The diamondback puffer (Lagocephalus guentheri) is a species of marine ray-finned fish belonging to the family Tetraodontidae, the pufferfishes. This puffer is native to the western Indian Ocean, including the Red Sea, from where it has colonised the Eastern Mediterranean, likely via the Suez Canal.

==Taxonomy==
The diamondback puffer was first formally described in 1915 by the Brazilian herpetologist and ichthyologist Alípio de Miranda-Ribeiro with its type locality given, probably erroneously. as Brazil. This species is classified in the genus Lagocephalus which belongs to the family Tetraodontidae.

==Etymology==
The diamonback puffer belongs to the genus Lagocephalus, this name combines lagus, which means "hare", with cephalus, meaning "head". Miranda-Ribeiri did not explain this but it is presumed to be an allusion to the teeth resembling those of lagomorphs. The specific name guentheri, is an eponym which honours the German-born British herpetologist and ichthyologist Albert Günther who, in 1870, has described this taxon as a variety of Tetraodon lunaris.

==Description==
The diamondback puffer has, like other puffers, an infatable body but when it is deflated it has a rather elongate, deep shape with a round cross section and a flat belly. It has short=bsed dorsal and anal fins which are set far back on the body with the origin of the dorsal fin just to the front of that of the anal fin. The pectoral fins have wide bases with a rounded rear margin and there is no pelvic fin.

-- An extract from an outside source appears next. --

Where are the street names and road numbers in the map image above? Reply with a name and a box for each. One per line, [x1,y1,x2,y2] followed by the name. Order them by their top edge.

The large head has a blunt snout and a small mouth which has two large teeth in each jaw. The gill slit is to the front of the pectoral fins. There are no scales on the body, although there are small spinules on the belly and a patch of spiules on the back which does not reach as far back as the margin of the pectoral fin. It has two lateral lines, both of which extend as far as the head and curve round the eye. The adults are dark grey on the back, young are olive-green on the back. The flanks are silvery, frequently showing a gold sheen, and the belly is white. The dorsal and anal fins have no spines but has 13 or 14 soft rays while the anal fin has 12 or 13 soft rays. The caudal fin is slightly emarginate. This species has a maximum total length of 37.4 cm and a maximum published weight of 495 g.

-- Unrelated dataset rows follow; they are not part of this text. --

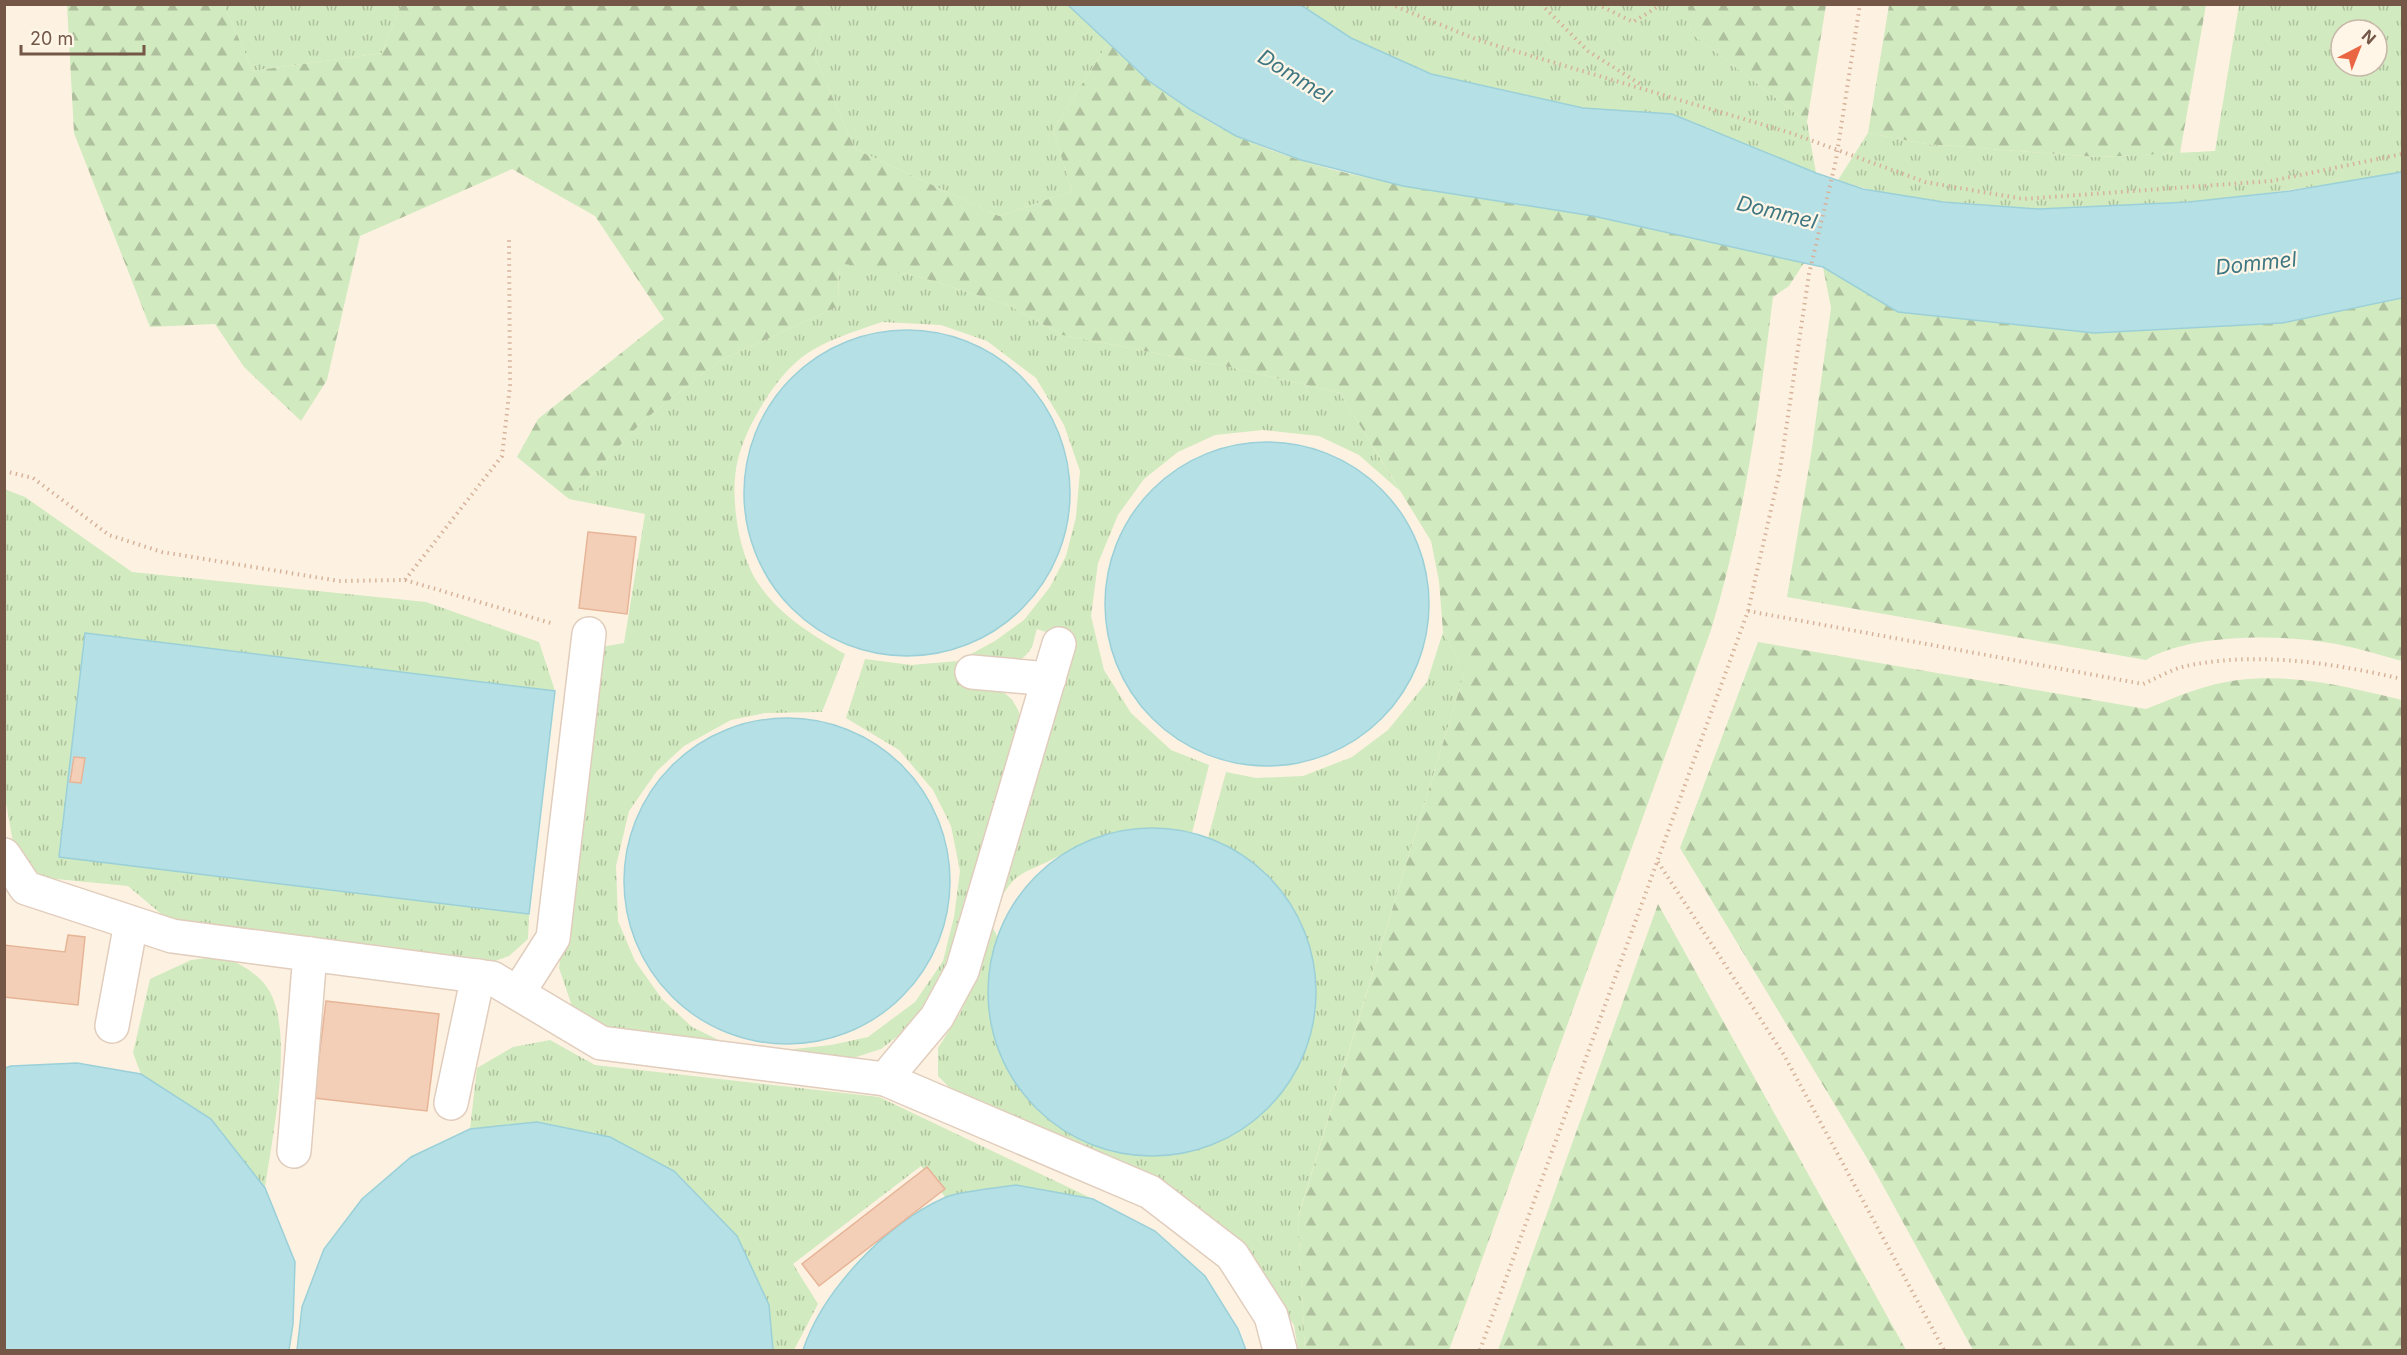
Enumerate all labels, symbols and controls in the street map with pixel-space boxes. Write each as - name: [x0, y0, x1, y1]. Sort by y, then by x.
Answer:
- scale bar: [21, 18, 144, 56]
- north arrow: [2329, 18, 2389, 78]
- text: N: [2358, 25, 2380, 48]
- text: 20 m: [30, 28, 73, 49]
- water label: Dommel: [1254, 44, 1337, 109]
- water label: Dommel: [1734, 190, 1821, 234]
- water label: Dommel: [2214, 246, 2299, 280]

==Habitat & distribution==
Diamondback puffers range from the coasts of South Africa to Pakistan, Japan and northern Australia. They can live in shallow water habitats such as mangroves but on the oceanic shelf they can reach 237 m depth. The species was first introduced in 1930 in the Mediterranean Sea in Greece and is now common in all the eastern Basin.